What needs to be done => Convert the text of every item below into a JSON list of strings with one string per line, skipping blank lines. Leave the picture markers out of the answer.

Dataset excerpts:

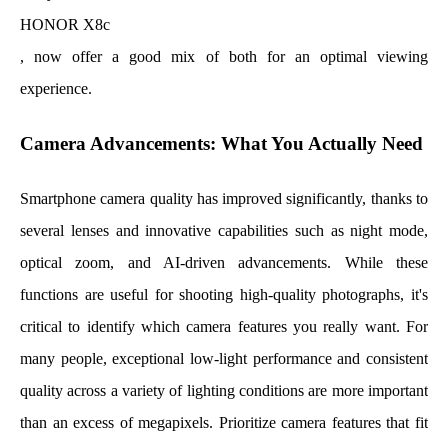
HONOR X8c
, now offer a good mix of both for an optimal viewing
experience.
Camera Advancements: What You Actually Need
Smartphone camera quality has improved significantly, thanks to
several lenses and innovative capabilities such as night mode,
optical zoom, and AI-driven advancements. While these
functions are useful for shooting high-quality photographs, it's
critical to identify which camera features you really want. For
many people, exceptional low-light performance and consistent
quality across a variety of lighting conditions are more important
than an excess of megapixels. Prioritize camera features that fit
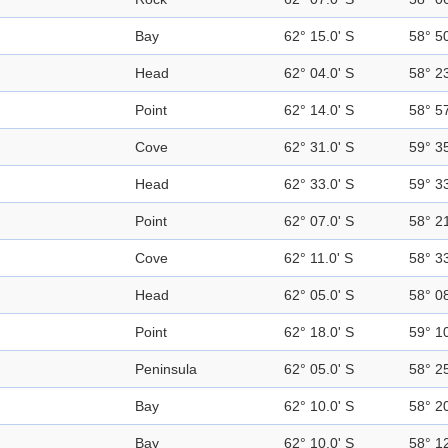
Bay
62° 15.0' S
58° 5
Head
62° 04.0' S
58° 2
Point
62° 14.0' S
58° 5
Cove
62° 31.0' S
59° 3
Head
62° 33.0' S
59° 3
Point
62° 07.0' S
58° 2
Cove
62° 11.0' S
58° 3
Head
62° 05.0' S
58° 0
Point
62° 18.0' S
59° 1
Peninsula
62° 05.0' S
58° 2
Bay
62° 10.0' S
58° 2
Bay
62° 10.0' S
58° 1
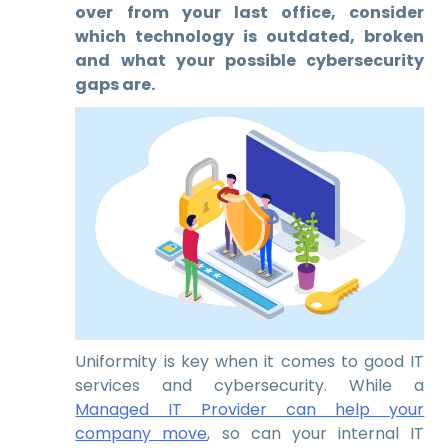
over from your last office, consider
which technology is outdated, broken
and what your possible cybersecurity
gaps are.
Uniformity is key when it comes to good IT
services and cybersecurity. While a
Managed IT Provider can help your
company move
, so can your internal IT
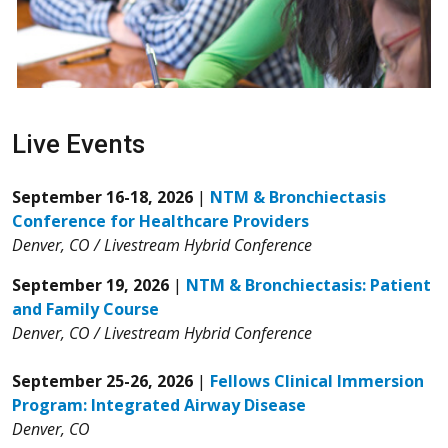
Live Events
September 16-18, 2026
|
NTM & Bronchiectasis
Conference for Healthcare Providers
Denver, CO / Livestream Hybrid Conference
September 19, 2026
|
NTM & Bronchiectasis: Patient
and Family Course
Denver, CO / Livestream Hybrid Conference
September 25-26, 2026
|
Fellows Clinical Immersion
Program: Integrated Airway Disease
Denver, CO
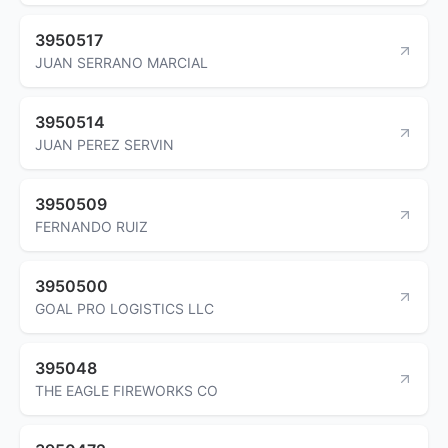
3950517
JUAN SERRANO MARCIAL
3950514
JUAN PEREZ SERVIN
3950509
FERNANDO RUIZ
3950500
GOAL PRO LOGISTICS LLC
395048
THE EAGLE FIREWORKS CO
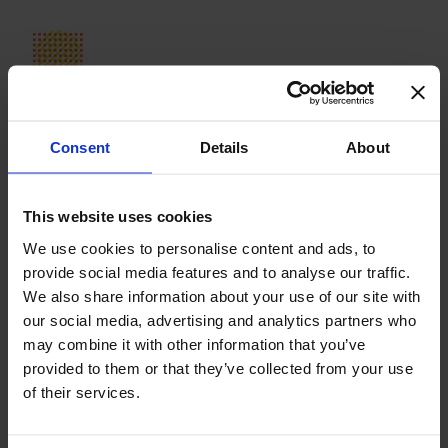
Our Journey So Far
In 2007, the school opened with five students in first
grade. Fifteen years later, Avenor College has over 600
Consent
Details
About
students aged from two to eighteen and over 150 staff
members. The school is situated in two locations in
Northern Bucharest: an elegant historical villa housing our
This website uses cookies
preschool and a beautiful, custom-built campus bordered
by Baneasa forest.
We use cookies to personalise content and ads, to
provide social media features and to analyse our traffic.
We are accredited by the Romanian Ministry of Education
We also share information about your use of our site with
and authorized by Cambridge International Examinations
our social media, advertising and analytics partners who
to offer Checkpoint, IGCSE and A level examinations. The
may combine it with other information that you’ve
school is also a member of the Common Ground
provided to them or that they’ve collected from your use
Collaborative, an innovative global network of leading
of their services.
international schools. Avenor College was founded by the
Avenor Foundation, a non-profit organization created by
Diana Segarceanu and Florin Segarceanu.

Output of the task =>
[
  "HONOR X8c",
  ", now offer a good mix of both for an optimal viewing",
  "experience.",
  "Camera Advancements: What You Actually Need",
  "Smartphone camera quality has improved significantly, thanks to",
  "several lenses and innovative capabilities such as night mode,",
  "optical zoom, and AI-driven advancements. While these",
  "functions are useful for shooting high-quality photographs, it's",
  "critical to identify which camera features you really want. For",
  "many people, exceptional low-light performance and consistent",
  "quality across a variety of lighting conditions are more important",
  "than an excess of megapixels. Prioritize camera features that fit",
  "Bay",
  "62° 15.0' S",
  "58° 5",
  "Head",
  "62° 04.0' S",
  "58° 2",
  "Point",
  "62° 14.0' S",
  "58° 5",
  "Cove",
  "62° 31.0' S",
  "59° 3",
  "Head",
  "62° 33.0' S",
  "59° 3",
  "Point",
  "62° 07.0' S",
  "58° 2",
  "Cove",
  "62° 11.0' S",
  "58° 3",
  "Head",
  "62° 05.0' S",
  "58° 0",
  "Point",
  "62° 18.0' S",
  "59° 1",
  "Peninsula",
  "62° 05.0' S",
  "58° 2",
  "Bay",
  "62° 10.0' S",
  "58° 2",
  "Bay",
  "62° 10.0' S",
  "58° 1",
  "over from your last office, consider",
  "which technology is outdated, broken",
  "and what your possible cybersecurity",
  "gaps are.",
  "Uniformity is key when it comes to good IT",
  "services and cybersecurity. While a",
  "Managed IT Provider can help your",
  "company move",
  ", so can your internal IT",
  "Live Events",
  "September 16-18, 2026",
  "|",
  "NTM & Bronchiectasis",
  "Conference for Healthcare Providers",
  "Denver, CO / Livestream Hybrid Conference",
  "September 19, 2026",
  "|",
  "NTM & Bronchiectasis: Patient",
  "and Family Course",
  "Denver, CO / Livestream Hybrid Conference",
  "September 25-26, 2026",
  "|",
  "Fellows Clinical Immersion",
  "Program: Integrated Airway Disease",
  "Denver, CO",
  "3950517",
  "JUAN SERRANO MARCIAL",
  "3950514",
  "JUAN PEREZ SERVIN",
  "3950509",
  "FERNANDO RUIZ",
  "3950500",
  "GOAL PRO LOGISTICS LLC",
  "395048",
  "THE EAGLE FIREWORKS CO",
  "Our Journey So Far",
  "In 2007, the school opened with five students in first",
  "grade. Fifteen years later, Avenor College has over 600",
  "Consent",
  "Details",
  "About",
  "students aged from two to eighteen and over 150 staff",
  "members. The school is situated in two locations in",
  "Northern Bucharest: an elegant historical villa housing our",
  "This website uses cookies",
  "preschool and a beautiful, custom-built campus bordered",
  "by Baneasa forest.",
  "We use cookies to personalise content and ads, to",
  "provide social media features and to analyse our traffic.",
  "We are accredited by the Romanian Ministry of Education",
  "We also share information about your use of our site with",
  "and authorized by Cambridge International Examinations",
  "our social media, advertising and analytics partners who",
  "to offer Checkpoint, IGCSE and A level examinations. The",
  "may combine it with other information that you’ve",
  "school is also a member of the Common Ground",
  "provided to them or that they’ve collected from your use",
  "Collaborative, an innovative global network of leading",
  "of their services.",
  "international schools. Avenor College was founded by the",
  "Avenor Foundation, a non-profit organization created by",
  "Diana Segarceanu and Florin Segarceanu."
]